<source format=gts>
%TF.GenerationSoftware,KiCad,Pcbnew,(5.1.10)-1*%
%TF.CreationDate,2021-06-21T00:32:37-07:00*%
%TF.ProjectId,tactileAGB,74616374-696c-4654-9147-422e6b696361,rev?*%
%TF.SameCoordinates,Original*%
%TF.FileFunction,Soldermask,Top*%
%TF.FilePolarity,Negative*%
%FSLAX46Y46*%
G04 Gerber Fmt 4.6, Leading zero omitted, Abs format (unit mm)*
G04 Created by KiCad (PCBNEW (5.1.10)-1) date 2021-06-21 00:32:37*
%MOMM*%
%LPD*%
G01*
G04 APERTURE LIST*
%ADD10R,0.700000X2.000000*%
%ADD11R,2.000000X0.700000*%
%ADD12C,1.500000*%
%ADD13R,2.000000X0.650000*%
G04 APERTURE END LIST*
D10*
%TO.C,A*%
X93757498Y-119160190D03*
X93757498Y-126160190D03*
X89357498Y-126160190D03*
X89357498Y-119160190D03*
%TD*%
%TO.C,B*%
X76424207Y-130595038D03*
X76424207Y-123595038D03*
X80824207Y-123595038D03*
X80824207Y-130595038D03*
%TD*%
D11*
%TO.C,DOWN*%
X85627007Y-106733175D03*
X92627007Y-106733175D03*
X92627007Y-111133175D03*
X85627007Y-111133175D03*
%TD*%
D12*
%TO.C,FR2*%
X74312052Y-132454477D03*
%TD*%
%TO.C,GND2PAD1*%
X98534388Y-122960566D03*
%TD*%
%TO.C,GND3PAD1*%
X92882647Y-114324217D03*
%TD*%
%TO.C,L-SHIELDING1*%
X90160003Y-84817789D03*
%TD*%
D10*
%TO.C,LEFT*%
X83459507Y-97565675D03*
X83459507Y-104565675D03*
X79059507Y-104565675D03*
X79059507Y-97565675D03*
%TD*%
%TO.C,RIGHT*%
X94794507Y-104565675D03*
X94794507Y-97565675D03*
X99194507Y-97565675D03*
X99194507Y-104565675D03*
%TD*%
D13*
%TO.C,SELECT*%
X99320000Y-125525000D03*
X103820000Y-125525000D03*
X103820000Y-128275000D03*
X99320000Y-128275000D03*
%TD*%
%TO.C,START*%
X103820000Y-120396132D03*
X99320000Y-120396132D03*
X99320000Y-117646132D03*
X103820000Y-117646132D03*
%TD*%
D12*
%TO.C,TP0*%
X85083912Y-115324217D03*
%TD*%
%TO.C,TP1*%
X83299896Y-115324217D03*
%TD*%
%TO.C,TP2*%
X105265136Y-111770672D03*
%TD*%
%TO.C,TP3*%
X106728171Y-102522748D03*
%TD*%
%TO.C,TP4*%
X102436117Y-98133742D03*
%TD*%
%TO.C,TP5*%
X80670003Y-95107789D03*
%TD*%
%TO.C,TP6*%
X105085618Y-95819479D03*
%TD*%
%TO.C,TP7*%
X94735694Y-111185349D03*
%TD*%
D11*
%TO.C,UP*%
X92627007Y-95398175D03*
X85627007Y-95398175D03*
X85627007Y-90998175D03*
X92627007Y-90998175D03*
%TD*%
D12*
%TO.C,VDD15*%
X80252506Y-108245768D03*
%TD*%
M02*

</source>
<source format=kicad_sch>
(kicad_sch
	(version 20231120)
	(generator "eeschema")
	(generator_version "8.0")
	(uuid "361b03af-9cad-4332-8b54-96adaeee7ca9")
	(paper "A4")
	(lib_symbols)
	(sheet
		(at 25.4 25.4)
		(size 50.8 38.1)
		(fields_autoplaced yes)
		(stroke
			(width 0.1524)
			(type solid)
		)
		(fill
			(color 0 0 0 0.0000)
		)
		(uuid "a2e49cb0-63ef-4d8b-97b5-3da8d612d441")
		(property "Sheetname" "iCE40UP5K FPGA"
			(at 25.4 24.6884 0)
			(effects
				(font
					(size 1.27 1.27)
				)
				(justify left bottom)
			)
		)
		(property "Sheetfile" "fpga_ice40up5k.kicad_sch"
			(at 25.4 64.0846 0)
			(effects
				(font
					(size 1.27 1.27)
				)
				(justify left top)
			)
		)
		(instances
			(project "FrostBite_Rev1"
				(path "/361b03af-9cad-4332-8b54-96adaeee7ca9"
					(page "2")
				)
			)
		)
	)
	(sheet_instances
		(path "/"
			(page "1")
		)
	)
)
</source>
--
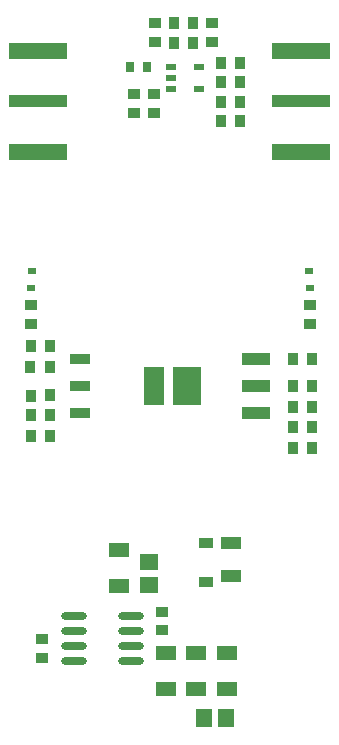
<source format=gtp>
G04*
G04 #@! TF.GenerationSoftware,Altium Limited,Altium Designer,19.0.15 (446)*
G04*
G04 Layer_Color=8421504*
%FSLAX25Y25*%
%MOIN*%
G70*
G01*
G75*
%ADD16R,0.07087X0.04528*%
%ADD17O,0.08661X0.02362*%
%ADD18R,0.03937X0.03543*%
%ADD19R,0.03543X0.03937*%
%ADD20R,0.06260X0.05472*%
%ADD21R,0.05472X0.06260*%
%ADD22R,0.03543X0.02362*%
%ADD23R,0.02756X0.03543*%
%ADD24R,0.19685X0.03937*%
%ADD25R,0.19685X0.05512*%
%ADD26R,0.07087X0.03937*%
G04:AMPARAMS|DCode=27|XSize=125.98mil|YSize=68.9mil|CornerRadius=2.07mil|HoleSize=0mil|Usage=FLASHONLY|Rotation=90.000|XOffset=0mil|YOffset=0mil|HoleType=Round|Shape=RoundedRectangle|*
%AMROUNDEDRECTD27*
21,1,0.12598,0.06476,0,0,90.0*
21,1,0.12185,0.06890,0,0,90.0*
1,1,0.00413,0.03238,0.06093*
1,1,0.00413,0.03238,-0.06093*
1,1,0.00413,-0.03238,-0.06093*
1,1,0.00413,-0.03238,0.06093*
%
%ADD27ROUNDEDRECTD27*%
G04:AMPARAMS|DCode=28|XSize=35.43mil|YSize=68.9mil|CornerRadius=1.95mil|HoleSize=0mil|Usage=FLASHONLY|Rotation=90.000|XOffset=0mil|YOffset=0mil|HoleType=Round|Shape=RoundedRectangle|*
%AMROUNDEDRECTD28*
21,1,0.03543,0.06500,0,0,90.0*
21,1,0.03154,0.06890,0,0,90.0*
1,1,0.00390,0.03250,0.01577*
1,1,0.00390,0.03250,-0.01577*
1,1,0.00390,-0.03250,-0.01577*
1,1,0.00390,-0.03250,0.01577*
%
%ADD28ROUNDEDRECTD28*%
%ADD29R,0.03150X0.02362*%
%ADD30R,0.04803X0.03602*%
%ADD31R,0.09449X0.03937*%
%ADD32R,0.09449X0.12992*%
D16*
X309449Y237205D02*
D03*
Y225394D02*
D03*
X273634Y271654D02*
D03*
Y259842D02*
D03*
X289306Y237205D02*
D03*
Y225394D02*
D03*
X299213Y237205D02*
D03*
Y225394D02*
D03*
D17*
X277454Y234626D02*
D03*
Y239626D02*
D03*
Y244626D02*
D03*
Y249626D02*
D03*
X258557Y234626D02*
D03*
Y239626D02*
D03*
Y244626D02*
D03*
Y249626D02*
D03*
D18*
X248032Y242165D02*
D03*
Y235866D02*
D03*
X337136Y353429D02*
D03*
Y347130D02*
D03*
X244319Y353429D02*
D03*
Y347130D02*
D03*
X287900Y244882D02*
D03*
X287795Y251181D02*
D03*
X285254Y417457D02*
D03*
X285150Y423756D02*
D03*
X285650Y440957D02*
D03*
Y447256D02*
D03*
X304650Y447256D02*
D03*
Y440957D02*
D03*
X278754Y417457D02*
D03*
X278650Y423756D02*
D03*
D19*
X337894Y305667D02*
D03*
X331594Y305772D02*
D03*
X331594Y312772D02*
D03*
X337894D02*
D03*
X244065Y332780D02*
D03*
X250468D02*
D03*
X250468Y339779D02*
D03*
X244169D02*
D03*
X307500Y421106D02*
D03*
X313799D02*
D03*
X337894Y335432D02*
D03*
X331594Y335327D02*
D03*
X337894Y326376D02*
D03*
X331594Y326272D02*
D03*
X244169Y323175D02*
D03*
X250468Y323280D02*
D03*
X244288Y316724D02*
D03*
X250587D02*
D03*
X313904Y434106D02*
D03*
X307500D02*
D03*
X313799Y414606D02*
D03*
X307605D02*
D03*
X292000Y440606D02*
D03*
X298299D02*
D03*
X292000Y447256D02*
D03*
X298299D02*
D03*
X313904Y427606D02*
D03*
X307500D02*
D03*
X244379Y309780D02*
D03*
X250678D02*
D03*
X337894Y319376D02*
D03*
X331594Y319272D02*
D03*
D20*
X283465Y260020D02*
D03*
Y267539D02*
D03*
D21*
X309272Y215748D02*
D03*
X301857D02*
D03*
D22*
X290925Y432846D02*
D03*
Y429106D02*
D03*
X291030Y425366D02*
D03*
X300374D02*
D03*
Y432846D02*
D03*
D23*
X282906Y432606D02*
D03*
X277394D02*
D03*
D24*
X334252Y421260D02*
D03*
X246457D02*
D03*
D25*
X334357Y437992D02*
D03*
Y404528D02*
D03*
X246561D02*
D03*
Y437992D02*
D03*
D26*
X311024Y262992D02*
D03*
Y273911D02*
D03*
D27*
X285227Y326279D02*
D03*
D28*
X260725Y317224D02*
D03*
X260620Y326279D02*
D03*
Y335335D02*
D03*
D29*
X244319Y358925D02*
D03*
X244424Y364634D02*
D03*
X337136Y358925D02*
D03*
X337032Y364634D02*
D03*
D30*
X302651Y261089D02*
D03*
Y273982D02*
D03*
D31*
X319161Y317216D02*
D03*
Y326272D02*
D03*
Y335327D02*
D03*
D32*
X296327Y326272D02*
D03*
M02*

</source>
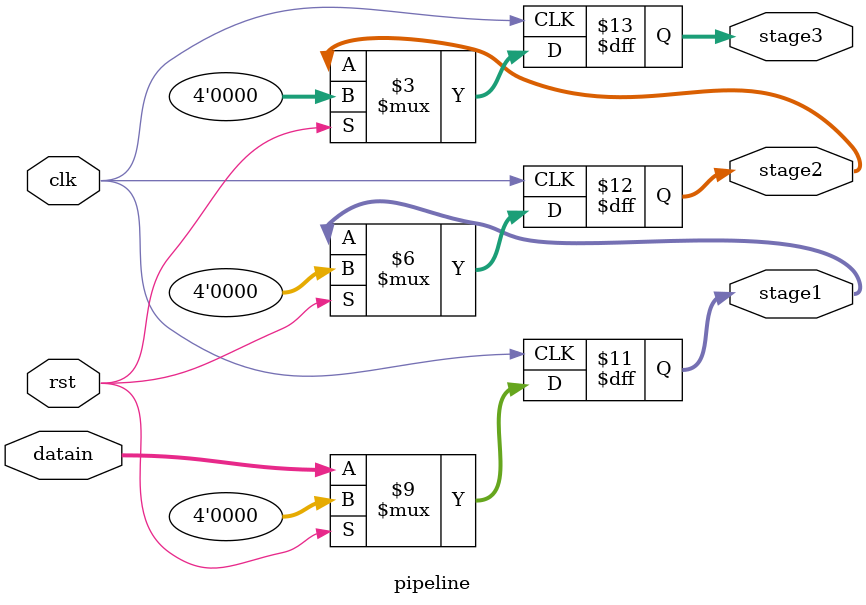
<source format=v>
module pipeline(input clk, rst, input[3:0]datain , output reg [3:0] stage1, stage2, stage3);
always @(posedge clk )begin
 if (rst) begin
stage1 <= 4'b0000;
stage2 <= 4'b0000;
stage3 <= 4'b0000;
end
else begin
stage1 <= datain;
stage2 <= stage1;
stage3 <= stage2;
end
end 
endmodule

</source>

What is being asked: Show every line of the listing containing the string "Usage" by copying it.

Written response:
G04:AMPARAMS|DCode=27|XSize=125.98mil|YSize=68.9mil|CornerRadius=2.07mil|HoleSize=0mil|Usage=FLASHONLY|Rotation=90.000|XOffset=0mil|YOffset=0mil|HoleType=Round|Shape=RoundedRectangle|*
G04:AMPARAMS|DCode=28|XSize=35.43mil|YSize=68.9mil|CornerRadius=1.95mil|HoleSize=0mil|Usage=FLASHONLY|Rotation=90.000|XOffset=0mil|YOffset=0mil|HoleType=Round|Shape=RoundedRectangle|*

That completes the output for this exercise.